## Task to carry out
Exactly reproduce the lines from the line containing "left shoulder: (747, 1292)" to the end of the data below, inclusive, and nothing else.

## Named joint coordinates
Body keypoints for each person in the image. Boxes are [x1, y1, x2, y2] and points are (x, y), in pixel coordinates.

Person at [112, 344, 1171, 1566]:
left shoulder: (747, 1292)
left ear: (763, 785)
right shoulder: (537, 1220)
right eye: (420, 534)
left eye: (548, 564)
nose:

## Task result
left shoulder: (747, 1292)
left ear: (763, 785)
right shoulder: (537, 1220)
right eye: (420, 534)
left eye: (548, 564)
nose:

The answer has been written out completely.